The line with "Balayage: naturliga" marks the first line to copy, and the line with "90440 Kempele" marks the last. Transcribe that stretch of the data below exactly, without pictures.
-*-
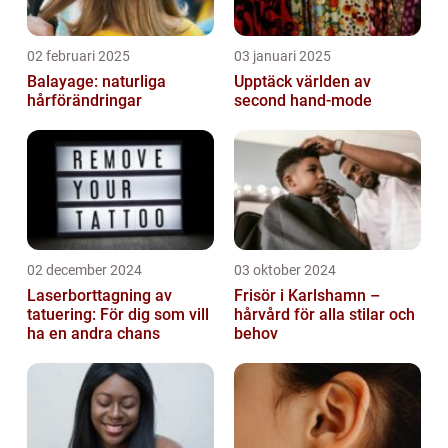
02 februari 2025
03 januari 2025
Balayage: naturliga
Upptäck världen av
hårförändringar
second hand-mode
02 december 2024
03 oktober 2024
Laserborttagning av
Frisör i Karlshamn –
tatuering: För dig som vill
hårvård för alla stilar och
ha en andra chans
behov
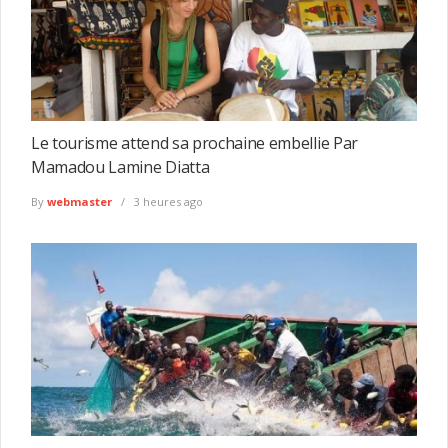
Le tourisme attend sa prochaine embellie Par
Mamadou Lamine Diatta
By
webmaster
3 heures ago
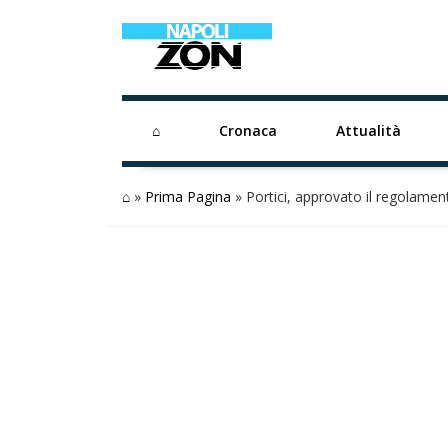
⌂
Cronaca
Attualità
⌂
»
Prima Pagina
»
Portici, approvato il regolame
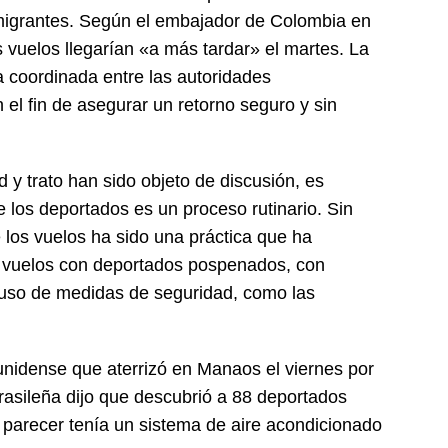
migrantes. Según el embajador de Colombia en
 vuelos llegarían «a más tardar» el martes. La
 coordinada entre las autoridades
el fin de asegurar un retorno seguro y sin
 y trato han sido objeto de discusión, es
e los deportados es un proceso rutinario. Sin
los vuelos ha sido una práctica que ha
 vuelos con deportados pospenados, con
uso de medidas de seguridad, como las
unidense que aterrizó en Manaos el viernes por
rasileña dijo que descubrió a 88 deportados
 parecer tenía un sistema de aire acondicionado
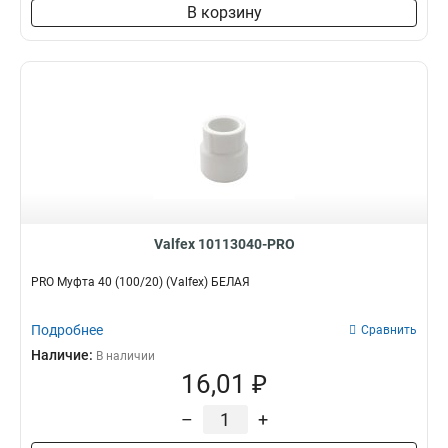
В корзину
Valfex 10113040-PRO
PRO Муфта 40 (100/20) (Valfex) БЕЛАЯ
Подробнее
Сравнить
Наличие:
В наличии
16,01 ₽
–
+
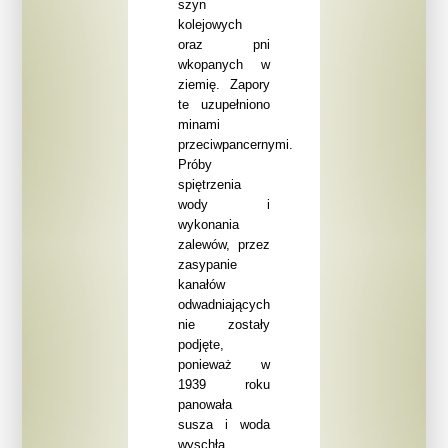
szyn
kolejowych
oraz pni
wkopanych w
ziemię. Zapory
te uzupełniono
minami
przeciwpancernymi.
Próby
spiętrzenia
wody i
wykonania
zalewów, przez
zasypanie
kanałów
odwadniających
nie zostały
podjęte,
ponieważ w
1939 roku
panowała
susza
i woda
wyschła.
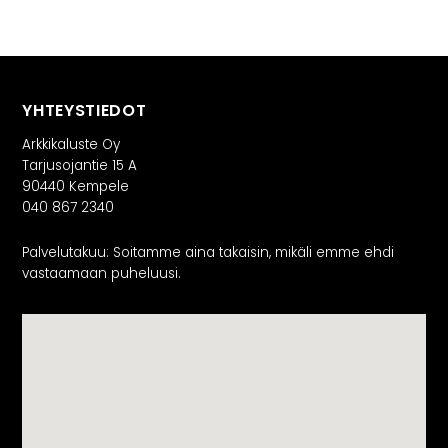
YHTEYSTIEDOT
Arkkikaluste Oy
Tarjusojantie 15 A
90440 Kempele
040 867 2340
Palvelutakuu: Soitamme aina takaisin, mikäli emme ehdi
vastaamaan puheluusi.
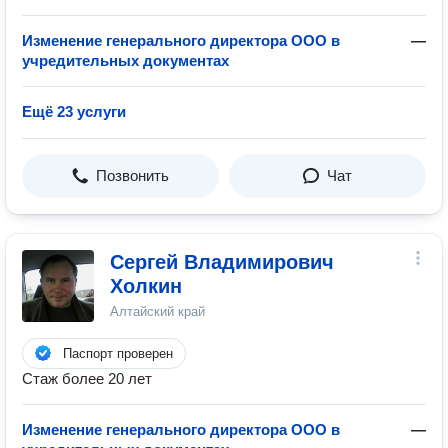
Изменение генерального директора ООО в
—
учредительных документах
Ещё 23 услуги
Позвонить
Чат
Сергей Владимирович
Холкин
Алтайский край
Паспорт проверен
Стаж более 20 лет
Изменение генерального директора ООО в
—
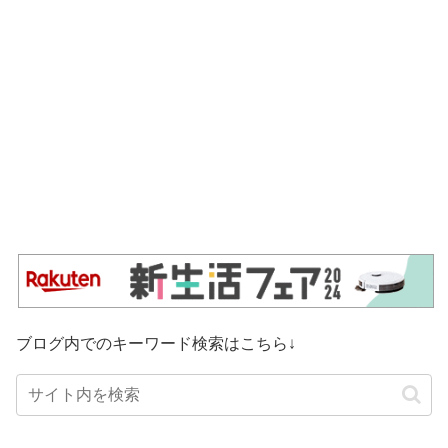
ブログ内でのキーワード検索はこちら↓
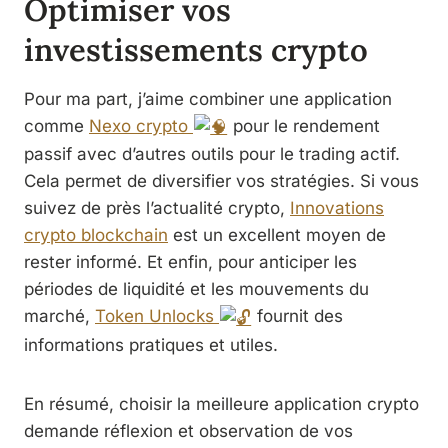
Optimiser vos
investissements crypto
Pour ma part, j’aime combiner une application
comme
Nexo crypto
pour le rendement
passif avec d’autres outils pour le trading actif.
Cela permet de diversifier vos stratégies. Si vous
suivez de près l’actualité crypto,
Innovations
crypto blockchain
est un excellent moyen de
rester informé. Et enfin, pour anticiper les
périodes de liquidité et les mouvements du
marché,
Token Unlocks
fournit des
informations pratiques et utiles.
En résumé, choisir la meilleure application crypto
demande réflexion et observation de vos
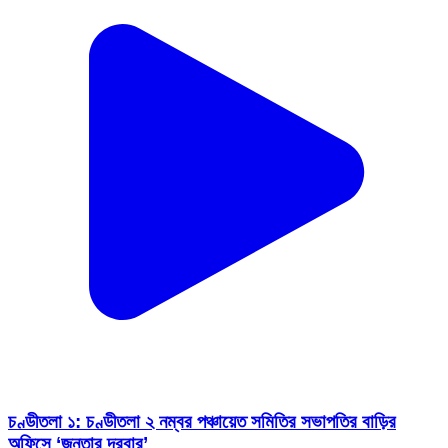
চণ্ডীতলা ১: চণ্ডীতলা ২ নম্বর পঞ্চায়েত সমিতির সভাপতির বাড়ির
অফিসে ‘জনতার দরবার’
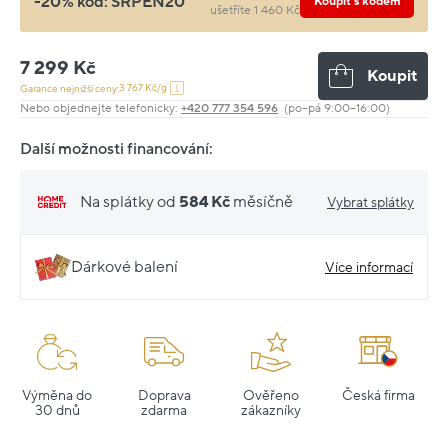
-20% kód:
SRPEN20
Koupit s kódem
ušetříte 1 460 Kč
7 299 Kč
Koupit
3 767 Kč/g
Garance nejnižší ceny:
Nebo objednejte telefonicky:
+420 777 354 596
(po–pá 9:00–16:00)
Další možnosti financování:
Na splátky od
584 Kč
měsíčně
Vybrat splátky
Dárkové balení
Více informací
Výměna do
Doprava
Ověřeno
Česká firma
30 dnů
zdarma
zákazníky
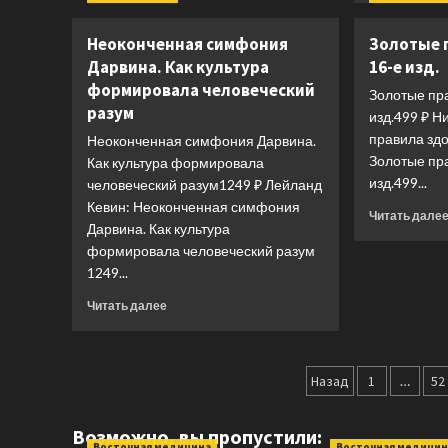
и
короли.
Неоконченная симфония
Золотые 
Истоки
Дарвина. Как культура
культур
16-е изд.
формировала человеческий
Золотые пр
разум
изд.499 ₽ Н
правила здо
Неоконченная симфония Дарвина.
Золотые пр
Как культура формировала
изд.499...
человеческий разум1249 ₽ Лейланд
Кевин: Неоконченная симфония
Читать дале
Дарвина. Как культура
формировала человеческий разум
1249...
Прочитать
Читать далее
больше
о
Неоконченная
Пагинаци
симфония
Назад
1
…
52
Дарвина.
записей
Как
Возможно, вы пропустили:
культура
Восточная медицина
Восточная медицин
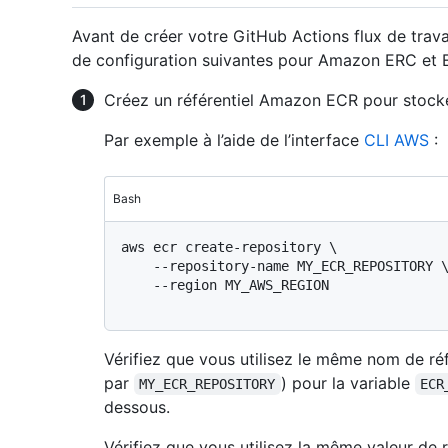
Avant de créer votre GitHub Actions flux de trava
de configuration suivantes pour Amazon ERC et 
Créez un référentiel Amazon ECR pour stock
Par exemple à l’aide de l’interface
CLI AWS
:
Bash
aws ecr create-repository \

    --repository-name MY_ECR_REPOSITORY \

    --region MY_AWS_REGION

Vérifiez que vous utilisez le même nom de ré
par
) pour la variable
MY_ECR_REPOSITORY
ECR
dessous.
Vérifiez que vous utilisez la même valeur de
-*-
Expected answer -
Balayage: naturliga
Upptäck världen av
hårförändringar
second hand-mode
02 december 2024
03 oktober 2024
Laserborttagning av
Frisör i Karlshamn –
tatuering: För dig som vill
hårvård för alla stilar och
ha en andra chans
behov
Le tourisme attend sa prochaine embellie Par
Mamadou Lamine Diatta
By
webmaster
3 heures ago
⌂
Cronaca
Attualità
⌂
»
Prima Pagina
»
Portici, approvato il regolame
migrantes. Según el embajador de Colombia en
 vuelos llegarían «a más tardar» el martes. La
 coordinada entre las autoridades
el fin de asegurar un retorno seguro y sin
 y trato han sido objeto de discusión, es
e los deportados es un proceso rutinario. Sin
los vuelos ha sido una práctica que ha
 vuelos con deportados pospenados, con
uso de medidas de seguridad, como las
unidense que aterrizó en Manaos el viernes por
rasileña dijo que descubrió a 88 deportados
 parecer tenía un sistema de aire acondicionado
В корзину
Valfex 10113040-PRO
PRO Муфта 40 (100/20) (Valfex) БЕЛАЯ
Подробнее
Сравнить
Наличие:
В наличии
16,01 ₽
–
+
szyn
kolejowych
oraz pni
wkopanych w
ziemię. Zapory
te uzupełniono
minami
przeciwpancernymi.
Próby
spiętrzenia
wody i
wykonania
zalewów, przez
zasypanie
kanałów
odwadniających
nie zostały
podjęte,
ponieważ w
1939 roku
panowała
susza
i woda
wyschła.
YHTEYSTIEDOT
Arkkikaluste Oy
Tarjusojantie 15 A
90440 Kempele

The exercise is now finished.